■ TEXT FOR ANALYSIS

In light of Domestic Violence Awareness Month, DePaul hosted “Lessons in Self-Defense: Women’s Prisons, Gendered Violence, and Antiracist Feminisms in the 1970s and ’80s” on Oct. 16.
The event comprised two feminist speakers, Emily Thuma, assistant professor in the Department of Gender Studies and Sexuality at the University of California, Irvine, and Mariame Kaba, the founding director of Project NIA — a grassroots organization aimed at ending youth incarceration.
The speakers, who had never met before the night of the event, aimed to demonstrate the history of the anti-incarceration, anti-violence, and feminist movements, how they are tied together, and how we can attempt to relight the fuse that led to the powerful protests of the 70s and 80s.
According to Thuma and Kaba, a pivotal division between now and the ’70s and ’80s is that society no longer has — or more sensibly, is no longer attempting to find — the perfect poster child who can be the face of the movement.
Back in the late ’70s, the catalyst that brought the activists together was Joann Little. Little, a 20-year-old African-American and the only woman in the South Carolina jail at the time, killed a white prison guard in order to escape after he attempted to rape her. When she was tried for murder even though it was clearly act of self-defense, she became the face of the anti-incarceration and feminist movements, bringing collaborations together from an array of activist organizations. The public chaos and anger surrounding the case of an African-American woman was unprecedented at the time.

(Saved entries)
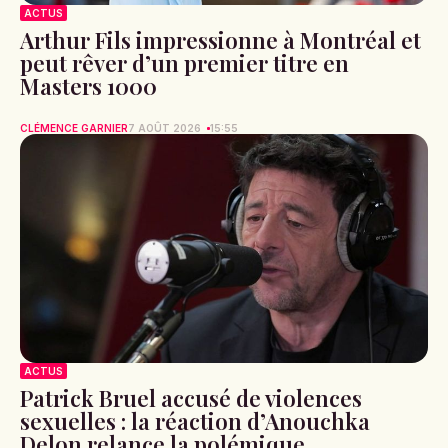
ACTUS
Arthur Fils impressionne à Montréal et
peut rêver d’un premier titre en
Masters 1000
CLÉMENCE GARNIER
7 AOÛT 2026
15:55
ACTUS
Patrick Bruel accusé de violences
sexuelles : la réaction d’Anouchka
Delon relance la polémique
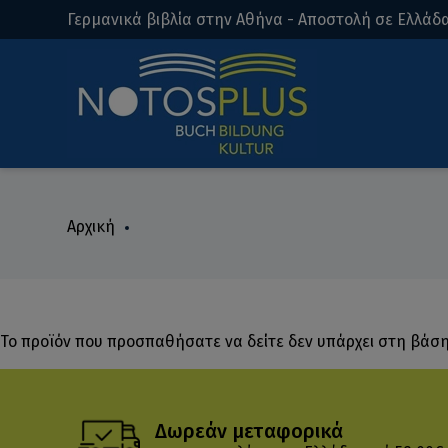
Γερμανικά βιβλία στην Αθήνα - Αποστολή σε Ελλάδα
Αρχική
Το προϊόν που προσπαθήσατε να δείτε δεν υπάρχει στη βάσ
Δωρεάν μεταφορικά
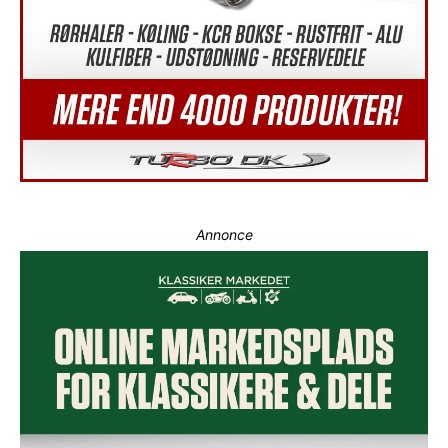
Annonce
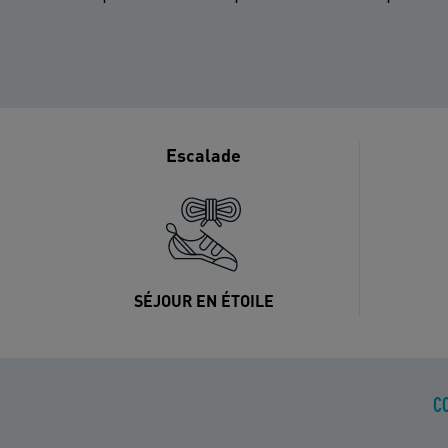
Escalade
SÉJOUR EN ÉTOILE
C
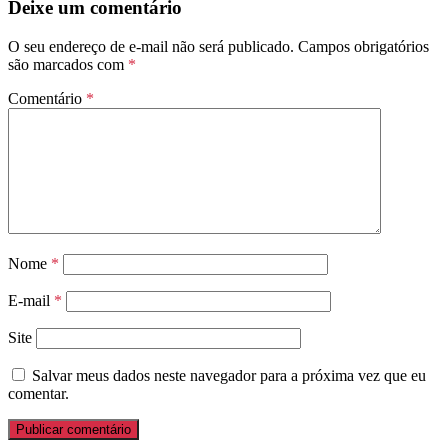
Deixe um comentário
O seu endereço de e-mail não será publicado.
Campos obrigatórios
são marcados com
*
Comentário
*
Nome
*
E-mail
*
Site
Salvar meus dados neste navegador para a próxima vez que eu
comentar.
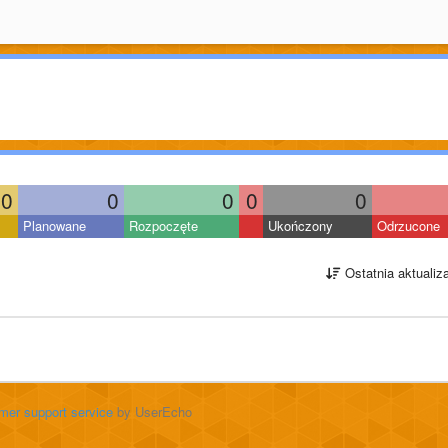
0
0
0
0
0
Planowane
Rozpoczęte
Ukończony
Odrzucone
Ostatnia aktualiz
mer support service
by UserEcho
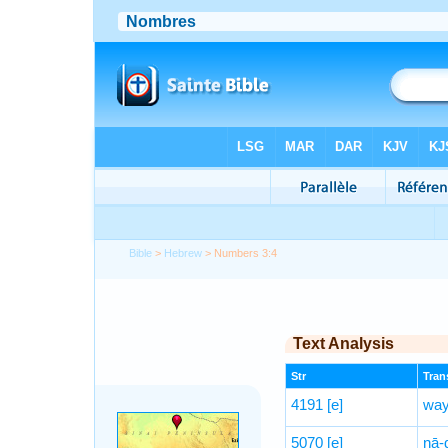
Bible
>
Hebrew
> Numbers 3:4
Text Analysis
Str
Trans
4191
[e]
way
5070
[e]
nā-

■ TASKS FOR THIS EXERCISE
[a] Answer these questions using the text about the DePaul self-defense event:
(i) On what date was the event held?
(ii) What position does Mariame Kaba hold at Project NIA?
(iii) How old was Joann Little?
[b] Translate this sentence from the text about the DePaul self-defense event into Spanish: "The public chaos and anger surrounding the case of an African-American woman was unprecedented at the time."
[c] Continue the text about the DePaul self-defense event, starting after its last sentence.

■ EXERCISE RESULTS
[a]
(i) Oct. 16
(ii) Founding director
(iii) 20

[b] El caos público y la indignación en torno al caso de una mujer afroamericana no tenían precedentes en aquel momento.

[c]
“It was a very educational process for people who were paying attention,” said Political activist Nkenge Touré.
One of Thuma’s and Kaba’s goals is to generate the same amount of attention surrounding Little’s case for that of Marissa Alexander, an African-American mother from Florida who is being tried for aggravated assault.
The arrest occurred after Alexander fired a warning shot at the wall to stop her estranged husband from attacking her after he threatened to kill her. This happened just nine days after Alexander gave birth to a premature child.
According to freemarissanow.org, Alexander’s “estranged husband, Rico Gray, has been arrested for domestic violence twice and previously landed Ms. Alexander in the hospital after beating her.” Alexander was tried and found guilty, but then appealed the conviction in 2013. Florida State Attorney Angela Corey is now bringing the case back to court, and Alexander will face a mandatory 60-year sentence if found guilty again.
Little and Alexander’s cases help exemplify exactly why Thuma and Kaba aim for the abolishment of prisons. Each holds very little faith in the criminal justice system as it has a history of disproportionately chastising minorities.
Kaba said a better name would be “criminal punishment system, or, at best, criminal legal system. (The criminal punishment system) is not justice. That’s punishment and revenge.”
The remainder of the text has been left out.